> [ABOUT THIS EXERCISE]: Please restate the following records word for word.

Top of SOURCE INFORMATION

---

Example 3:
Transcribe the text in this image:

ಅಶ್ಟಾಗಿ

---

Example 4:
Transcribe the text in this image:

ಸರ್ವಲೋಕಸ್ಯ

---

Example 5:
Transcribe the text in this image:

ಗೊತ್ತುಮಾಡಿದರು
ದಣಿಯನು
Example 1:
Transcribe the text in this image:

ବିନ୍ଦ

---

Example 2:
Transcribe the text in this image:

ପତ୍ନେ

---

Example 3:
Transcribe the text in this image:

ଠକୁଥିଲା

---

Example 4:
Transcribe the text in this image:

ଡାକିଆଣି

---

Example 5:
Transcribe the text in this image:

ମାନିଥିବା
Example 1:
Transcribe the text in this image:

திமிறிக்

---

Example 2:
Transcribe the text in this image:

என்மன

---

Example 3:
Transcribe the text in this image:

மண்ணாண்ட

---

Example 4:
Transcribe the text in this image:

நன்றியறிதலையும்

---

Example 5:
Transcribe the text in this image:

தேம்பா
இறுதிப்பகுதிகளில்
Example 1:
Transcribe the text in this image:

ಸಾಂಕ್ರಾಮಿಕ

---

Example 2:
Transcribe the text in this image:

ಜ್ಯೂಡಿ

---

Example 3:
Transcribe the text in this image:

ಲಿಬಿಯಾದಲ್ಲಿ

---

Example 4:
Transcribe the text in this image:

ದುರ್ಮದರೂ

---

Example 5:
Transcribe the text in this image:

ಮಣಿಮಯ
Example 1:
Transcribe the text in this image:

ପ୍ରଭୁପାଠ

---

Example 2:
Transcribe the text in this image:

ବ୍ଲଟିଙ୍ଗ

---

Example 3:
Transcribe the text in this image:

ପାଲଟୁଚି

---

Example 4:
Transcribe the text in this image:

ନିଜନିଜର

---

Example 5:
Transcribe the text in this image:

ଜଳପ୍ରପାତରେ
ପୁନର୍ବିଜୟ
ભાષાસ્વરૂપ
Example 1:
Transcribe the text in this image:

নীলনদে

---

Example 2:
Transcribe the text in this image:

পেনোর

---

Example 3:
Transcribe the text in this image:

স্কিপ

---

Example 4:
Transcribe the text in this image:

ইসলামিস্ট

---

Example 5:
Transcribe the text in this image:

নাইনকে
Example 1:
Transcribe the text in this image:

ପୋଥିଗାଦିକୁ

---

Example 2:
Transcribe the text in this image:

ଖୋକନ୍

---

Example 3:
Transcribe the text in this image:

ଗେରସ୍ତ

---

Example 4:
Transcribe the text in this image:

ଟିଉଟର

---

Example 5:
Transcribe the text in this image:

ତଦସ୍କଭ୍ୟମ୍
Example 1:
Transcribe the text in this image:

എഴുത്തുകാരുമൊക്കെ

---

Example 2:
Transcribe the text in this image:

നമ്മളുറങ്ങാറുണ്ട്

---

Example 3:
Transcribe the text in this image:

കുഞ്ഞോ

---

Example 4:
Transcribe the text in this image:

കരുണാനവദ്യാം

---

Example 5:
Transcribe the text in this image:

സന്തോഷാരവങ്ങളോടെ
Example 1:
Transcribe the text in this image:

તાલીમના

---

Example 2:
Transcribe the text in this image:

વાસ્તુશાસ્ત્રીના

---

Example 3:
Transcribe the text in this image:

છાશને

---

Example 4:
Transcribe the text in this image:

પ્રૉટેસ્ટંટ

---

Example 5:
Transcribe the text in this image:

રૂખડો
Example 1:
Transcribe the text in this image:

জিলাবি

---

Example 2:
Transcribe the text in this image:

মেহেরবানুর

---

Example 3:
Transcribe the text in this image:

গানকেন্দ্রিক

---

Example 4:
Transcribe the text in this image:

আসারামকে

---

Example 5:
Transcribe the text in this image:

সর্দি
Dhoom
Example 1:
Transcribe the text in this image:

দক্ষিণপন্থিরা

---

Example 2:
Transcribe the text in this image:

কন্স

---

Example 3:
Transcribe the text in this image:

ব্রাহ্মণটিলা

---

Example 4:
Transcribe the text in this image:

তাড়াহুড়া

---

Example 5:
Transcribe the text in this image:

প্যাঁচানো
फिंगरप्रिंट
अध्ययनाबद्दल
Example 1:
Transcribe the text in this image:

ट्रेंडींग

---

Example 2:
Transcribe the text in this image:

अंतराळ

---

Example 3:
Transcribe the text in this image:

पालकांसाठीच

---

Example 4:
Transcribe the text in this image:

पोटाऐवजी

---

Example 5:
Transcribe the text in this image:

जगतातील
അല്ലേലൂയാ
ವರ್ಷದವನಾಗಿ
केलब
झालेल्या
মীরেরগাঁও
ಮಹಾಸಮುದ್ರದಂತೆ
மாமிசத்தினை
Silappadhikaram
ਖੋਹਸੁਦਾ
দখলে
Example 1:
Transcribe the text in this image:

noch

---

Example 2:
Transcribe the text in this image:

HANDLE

Bottom of SOURCE INFORMATION

> [SOLUTION BELOW]:
---

Example 3:
Transcribe the text in this image:

ಅಶ್ಟಾಗಿ

---

Example 4:
Transcribe the text in this image:

ಸರ್ವಲೋಕಸ್ಯ

---

Example 5:
Transcribe the text in this image:

ಗೊತ್ತುಮಾಡಿದರು
ದಣಿಯನು
Example 1:
Transcribe the text in this image:

ବିନ୍ଦ

---

Example 2:
Transcribe the text in this image:

ପତ୍ନେ

---

Example 3:
Transcribe the text in this image:

ଠକୁଥିଲା

---

Example 4:
Transcribe the text in this image:

ଡାକିଆଣି

---

Example 5:
Transcribe the text in this image:

ମାନିଥିବା
Example 1:
Transcribe the text in this image:

திமிறிக்

---

Example 2:
Transcribe the text in this image:

என்மன

---

Example 3:
Transcribe the text in this image:

மண்ணாண்ட

---

Example 4:
Transcribe the text in this image:

நன்றியறிதலையும்

---

Example 5:
Transcribe the text in this image:

தேம்பா
இறுதிப்பகுதிகளில்
Example 1:
Transcribe the text in this image:

ಸಾಂಕ್ರಾಮಿಕ

---

Example 2:
Transcribe the text in this image:

ಜ್ಯೂಡಿ

---

Example 3:
Transcribe the text in this image:

ಲಿಬಿಯಾದಲ್ಲಿ

---

Example 4:
Transcribe the text in this image:

ದುರ್ಮದರೂ

---

Example 5:
Transcribe the text in this image:

ಮಣಿಮಯ
Example 1:
Transcribe the text in this image:

ପ୍ରଭୁପାଠ

---

Example 2:
Transcribe the text in this image:

ବ୍ଲଟିଙ୍ଗ

---

Example 3:
Transcribe the text in this image:

ପାଲଟୁଚି

---

Example 4:
Transcribe the text in this image:

ନିଜନିଜର

---

Example 5:
Transcribe the text in this image:

ଜଳପ୍ରପାତରେ
ପୁନର୍ବିଜୟ
ભાષાસ્વરૂપ
Example 1:
Transcribe the text in this image:

নীলনদে

---

Example 2:
Transcribe the text in this image:

পেনোর

---

Example 3:
Transcribe the text in this image:

স্কিপ

---

Example 4:
Transcribe the text in this image:

ইসলামিস্ট

---

Example 5:
Transcribe the text in this image:

নাইনকে
Example 1:
Transcribe the text in this image:

ପୋଥିଗାଦିକୁ

---

Example 2:
Transcribe the text in this image:

ଖୋକନ୍

---

Example 3:
Transcribe the text in this image:

ଗେରସ୍ତ

---

Example 4:
Transcribe the text in this image:

ଟିଉଟର

---

Example 5:
Transcribe the text in this image:

ତଦସ୍କଭ୍ୟମ୍
Example 1:
Transcribe the text in this image:

എഴുത്തുകാരുമൊക്കെ

---

Example 2:
Transcribe the text in this image:

നമ്മളുറങ്ങാറുണ്ട്

---

Example 3:
Transcribe the text in this image:

കുഞ്ഞോ

---

Example 4:
Transcribe the text in this image:

കരുണാനവദ്യാം

---

Example 5:
Transcribe the text in this image:

സന്തോഷാരവങ്ങളോടെ
Example 1:
Transcribe the text in this image:

તાલીમના

---

Example 2:
Transcribe the text in this image:

વાસ્તુશાસ્ત્રીના

---

Example 3:
Transcribe the text in this image:

છાશને

---

Example 4:
Transcribe the text in this image:

પ્રૉટેસ્ટંટ

---

Example 5:
Transcribe the text in this image:

રૂખડો
Example 1:
Transcribe the text in this image:

জিলাবি

---

Example 2:
Transcribe the text in this image:

মেহেরবানুর

---

Example 3:
Transcribe the text in this image:

গানকেন্দ্রিক

---

Example 4:
Transcribe the text in this image:

আসারামকে

---

Example 5:
Transcribe the text in this image:

সর্দি
Dhoom
Example 1:
Transcribe the text in this image:

দক্ষিণপন্থিরা

---

Example 2:
Transcribe the text in this image:

কন্স

---

Example 3:
Transcribe the text in this image:

ব্রাহ্মণটিলা

---

Example 4:
Transcribe the text in this image:

তাড়াহুড়া

---

Example 5:
Transcribe the text in this image:

প্যাঁচানো
फिंगरप्रिंट
अध्ययनाबद्दल
Example 1:
Transcribe the text in this image:

ट्रेंडींग

---

Example 2:
Transcribe the text in this image:

अंतराळ

---

Example 3:
Transcribe the text in this image:

पालकांसाठीच

---

Example 4:
Transcribe the text in this image:

पोटाऐवजी

---

Example 5:
Transcribe the text in this image:

जगतातील
അല്ലേലൂയാ
ವರ್ಷದವನಾಗಿ
केलब
झालेल्या
মীরেরগাঁও
ಮಹಾಸಮುದ್ರದಂತೆ
மாமிசத்தினை
Silappadhikaram
ਖੋਹਸੁਦਾ
দখলে
Example 1:
Transcribe the text in this image:

noch

---

Example 2:
Transcribe the text in this image:

HANDLE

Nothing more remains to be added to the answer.